Star-shaped enteric virus — Which virus appears star-like under electron microscopy and is transmitted via the fecal–oral route?

Difficulty: Easy

Correct Answer: Astrovirus

Explanation:


Introduction / Context:
Electron microscopy historically aided in distinguishing small, non-enveloped enteric viruses. Morphology plus transmission route can help identify likely pathogens in gastroenteritis outbreaks.



Given Data / Assumptions:

  • “Star-shaped” refers to a characteristic surface pattern seen in astroviruses.
  • Transmission for these small enteric viruses is predominantly fecal–oral, often through contaminated food, water, or fomites.
  • Caliciviruses (e.g., norovirus) have distinct morphology; hepatitis E is a separate enteric hepatitis agent with different imaging features; hepatitis D depends on hepatitis B and is parenteral/sexual.


Concept / Approach:
Astroviruses are named from “astron” (star) due to their 5- to 6-pointed star-like appearance on EM after negative staining.

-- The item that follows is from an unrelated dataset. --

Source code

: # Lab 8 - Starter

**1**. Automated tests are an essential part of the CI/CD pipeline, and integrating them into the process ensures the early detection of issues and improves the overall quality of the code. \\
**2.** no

They are recognized causes of pediatric diarrhea and institutional outbreaks.



Step-by-Step Solution:

Match the unique “star-like” morphology to astrovirus.Confirm fecal–oral epidemiology consistent with enteric transmission.Select “Astrovirus.”


Verification / Alternative check:
Molecular diagnostics (RT-PCR) corroborate EM findings in epidemiologic investigations of diarrheal disease.



Why Other Options Are Wrong:

  • Calicivirus (norovirus): not star-shaped; EM shows distinct cup-like depressions.
  • Hepatitis E virus: enterically transmitted but not star-shaped; causes hepatitis rather than classic short-incubation gastroenteritis.
  • Hepatitis D virus: requires HBV and spreads mainly via blood/sexual routes.


Common Pitfalls:
Confusing different small RNA enteric viruses based solely on size; morphology and clinical syndromes provide helpful clues.